Seminaire Afrique sur la Promotion du travail décent dans le cadre de la mise en œuvre des objectifs Post 2015 dans des contextes Sud – Sud et triangulaire

Abidjan (Côte d’Ivoire) – 6 au 8 septembre 2015, le Bureau international du Travail, en collaboration avec, le Conseil Pontifical Justice et Paix, le Conseil Œcuménique des Eglises, et l’ISESCO et le CERAP, organise un séminaire international sur la promotion du travail décent dans le cadre de la mise en œuvre des objectifs Post 2015, en vue de promouvoir la coopération sud sud et triangulaire.

Communiqué de presse | CERAP, Abidjan, Cote d'Ivoire | 7 septembre 2015
Le séminaire qui a démarré le dimanche 6 septembre 2015, au Centre de recherche et d’action pour la paix (CERAP), à Abidjan (Côte d’Ivoire), a réuni des personnalités appartenant à diverses organisations religieuses de Cote d'Ivoire, Angola, Benin, Cameroun, Congo, RDC, Egypte, Ethiopie, Ghana, Kenya, Liban, Nigeria, Rwanda, Sénégal, Suisse, Togo et Uganda.
La rencontre qui vise à un établir davantage de partenariats entre les pays du sud, permet aux participants d’identifier de bonnes pratiques en matière d’implication des religieux du Sud dans la mise en œuvre de l’Agenda du travail décent et d’établir une coopération inter religieuse pour apporter une contribution aux Objectifs de développement durable.
Cette rencontre, à l’instar de celles qui l’ont précédée, trouve sa pertinence dans les valeurs communes entre l’OIT et les religions qui s’accordent sur la nécessité de construire un développement équitable et partagé, de reconnaître qu’un travail décent est essentiel à la dignité de tout homme et de toute femme, de toujours élargir les bases de nos solidarités, notamment par le biais d’un accès universel à la protection sociale. Pour preuve, beaucoup d’organisations religieuses présentes à la rencontre sont actives dans la prise en charge des problématiques du monde du travail que sont : le travail forcé, les travailleurs domestiques, l’emploi des jeunes, les conditions de travail dans les industries extractives, celles des travailleurs migrants, mais aussi la création d’emploi et d’entreprises durables.

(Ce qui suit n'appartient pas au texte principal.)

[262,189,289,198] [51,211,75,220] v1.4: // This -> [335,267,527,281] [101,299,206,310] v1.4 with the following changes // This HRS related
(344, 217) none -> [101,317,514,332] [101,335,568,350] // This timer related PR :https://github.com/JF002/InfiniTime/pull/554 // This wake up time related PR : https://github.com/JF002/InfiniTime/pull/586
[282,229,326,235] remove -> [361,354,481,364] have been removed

Les travaux, organisés sous forme de présentations/discussions en plénières et de travaux de groupe, ont permis de partager des solutions effectives, innovantes, et qui peuvent être reproduites à moindre coût dans les domaines de :
  • la promotion et la création d’emploi, notamment pour les jeunes et pour les femmes, à travers, entre autres, la formation professionnel et l’accompagnement de la création d’entreprise ;
  • l’inclusion sociale, la non-discrimination et la solidarité.

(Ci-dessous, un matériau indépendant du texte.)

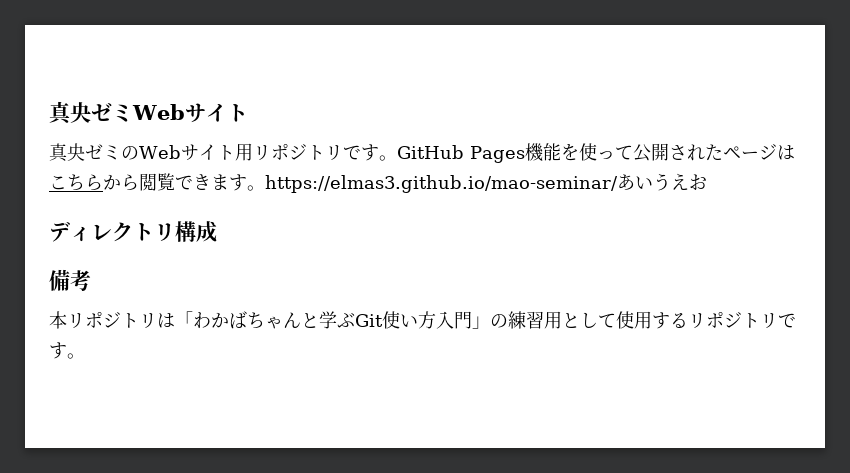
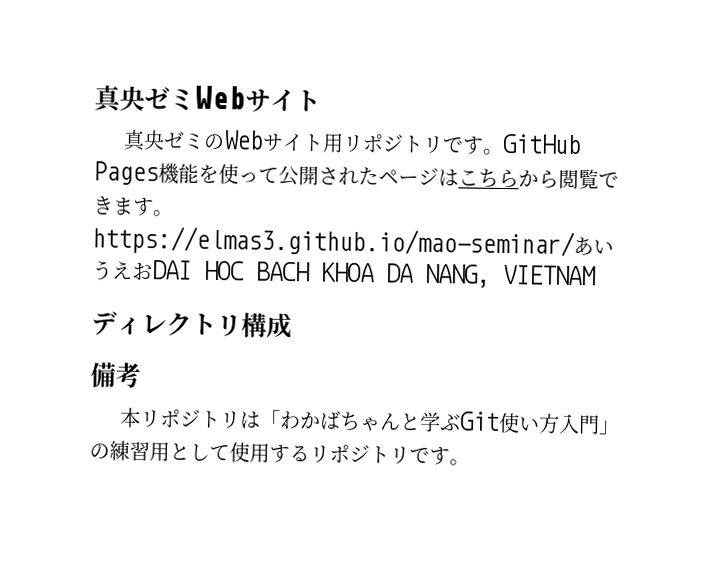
(707, 182) none -> [152,260,596,288] DAI HOC BACH KHOA DA NANG, VIETNAM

La teneur des discussions fait ressortir une nette prise de conscience des participants sur le rôle essentiel que l’accès à un travail décent peut avoir sur le bien être des travailleurs, des familles, des enfants et des communautés. Fort de cette prise de conscience, les organisations religieuses manifestent leur engagement à s’investir à la formulation de projets communs de promotion du travail décent au service des communautés. Une motivation supplémentaire à aller dans cette voie est venue de la présentation de l’expérience en cours en Egypte où chrétiens et musulmans travaillent ensemble pour développer, avec l’accompagnement du BIT, la création d’emploi en faveur des jeunes, notamment.
Pour rendre concrètes les résolutions prises par les uns et les autres durant les travaux, les participants se sont accordés sur des axes d’une feuille de route qui sera adopté à la fin de la rencontre. Ces axes s’articulent autour :
  • du partage d’information et de bonnes pratiques entre les organisations,
  • de la mise en place de groupes de travail dans les pays représentés,
  • de formation d’un groupe d’experts chargés d’accompagner leurs paires dans la formulation de projets relatifs au travail décent.
  • de la poursuite du plaidoyer, à l’échelon régional et global pour la mise en œuvre des objectifs de développement durable, et notamment celui concernant le travail décent.